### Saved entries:
--- --- ---
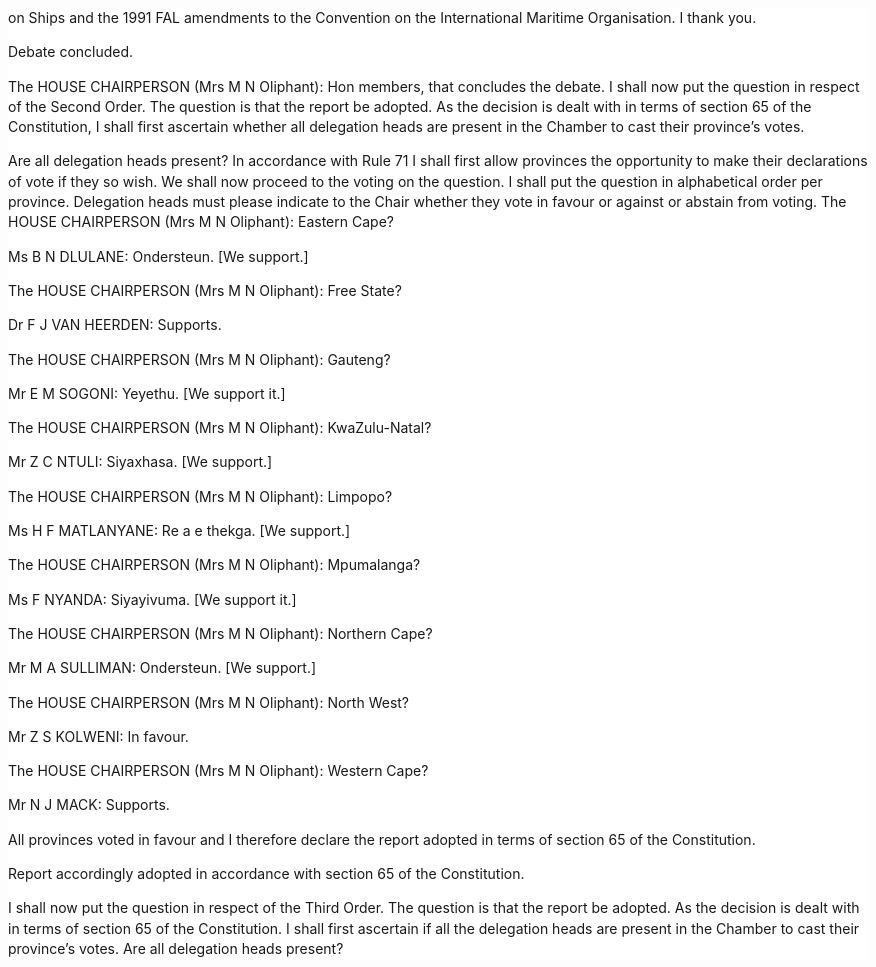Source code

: on Ships and the 1991 FAL amendments to the Convention on the International
Maritime Organisation. I thank you.

Debate concluded.

The HOUSE CHAIRPERSON (Mrs M N Oliphant): Hon members, that concludes the
debate. I shall now put the question in respect of the Second Order. The
question is that the report be adopted. As the decision is dealt with in
terms of section 65 of the Constitution, I shall first ascertain whether
all delegation heads are present in the Chamber to cast their province’s
votes.

Are all delegation heads present? In accordance with Rule 71 I shall first
allow provinces the opportunity to make their declarations of vote if they
so wish. We shall now proceed to the voting on the question. I shall put
the question in alphabetical order per province. Delegation heads must
please indicate to the Chair whether they vote in favour or against or
abstain from voting.
The HOUSE CHAIRPERSON (Mrs M N Oliphant): Eastern Cape?

Ms B N DLULANE: Ondersteun. [We support.]

The HOUSE CHAIRPERSON (Mrs M N Oliphant): Free State?

Dr F J VAN HEERDEN: Supports.

The HOUSE CHAIRPERSON (Mrs M N Oliphant): Gauteng?

Mr E M SOGONI: Yeyethu. [We support it.]

The HOUSE CHAIRPERSON (Mrs M N Oliphant): KwaZulu-Natal?

Mr Z C NTULI: Siyaxhasa. [We support.]

The HOUSE CHAIRPERSON (Mrs M N Oliphant): Limpopo?

Ms H F MATLANYANE: Re a e thekga. [We support.]

The HOUSE CHAIRPERSON (Mrs M N Oliphant): Mpumalanga?

Ms F NYANDA: Siyayivuma. [We support it.]

The HOUSE CHAIRPERSON (Mrs M N Oliphant): Northern Cape?

Mr M A SULLIMAN: Ondersteun. [We support.]

The HOUSE CHAIRPERSON (Mrs M N Oliphant): North West?

Mr Z S KOLWENI: In favour.

The HOUSE CHAIRPERSON (Mrs M N Oliphant): Western Cape?

Mr N J MACK: Supports.

All provinces voted in favour and I therefore declare the report adopted in
terms of section 65 of the Constitution.

Report accordingly adopted in accordance with section 65 of the
Constitution.

I shall now put the question in respect of the Third Order. The question is
that the report be adopted. As the decision is dealt with in terms of
section 65 of the Constitution. I shall first ascertain if all the
delegation heads are present in the Chamber to cast their province’s votes.
Are all delegation heads present?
--- --- ---
Copy nothing but the lines from the top of the data down to the line containing "terms of section 65 of the Constitution.", and leave the pictures out.

Source code

: on Ships and the 1991 FAL amendments to the Convention on the International
Maritime Organisation. I thank you.

Debate concluded.

The HOUSE CHAIRPERSON (Mrs M N Oliphant): Hon members, that concludes the
debate. I shall now put the question in respect of the Second Order. The
question is that the report be adopted. As the decision is dealt with in
terms of section 65 of the Constitution, I shall first ascertain whether
all delegation heads are present in the Chamber to cast their province’s
votes.

Are all delegation heads present? In accordance with Rule 71 I shall first
allow provinces the opportunity to make their declarations of vote if they
so wish. We shall now proceed to the voting on the question. I shall put
the question in alphabetical order per province. Delegation heads must
please indicate to the Chair whether they vote in favour or against or
abstain from voting.
The HOUSE CHAIRPERSON (Mrs M N Oliphant): Eastern Cape?

Ms B N DLULANE: Ondersteun. [We support.]

The HOUSE CHAIRPERSON (Mrs M N Oliphant): Free State?

Dr F J VAN HEERDEN: Supports.

The HOUSE CHAIRPERSON (Mrs M N Oliphant): Gauteng?

Mr E M SOGONI: Yeyethu. [We support it.]

The HOUSE CHAIRPERSON (Mrs M N Oliphant): KwaZulu-Natal?

Mr Z C NTULI: Siyaxhasa. [We support.]

The HOUSE CHAIRPERSON (Mrs M N Oliphant): Limpopo?

Ms H F MATLANYANE: Re a e thekga. [We support.]

The HOUSE CHAIRPERSON (Mrs M N Oliphant): Mpumalanga?

Ms F NYANDA: Siyayivuma. [We support it.]

The HOUSE CHAIRPERSON (Mrs M N Oliphant): Northern Cape?

Mr M A SULLIMAN: Ondersteun. [We support.]

The HOUSE CHAIRPERSON (Mrs M N Oliphant): North West?

Mr Z S KOLWENI: In favour.

The HOUSE CHAIRPERSON (Mrs M N Oliphant): Western Cape?

Mr N J MACK: Supports.

All provinces voted in favour and I therefore declare the report adopted in
terms of section 65 of the Constitution.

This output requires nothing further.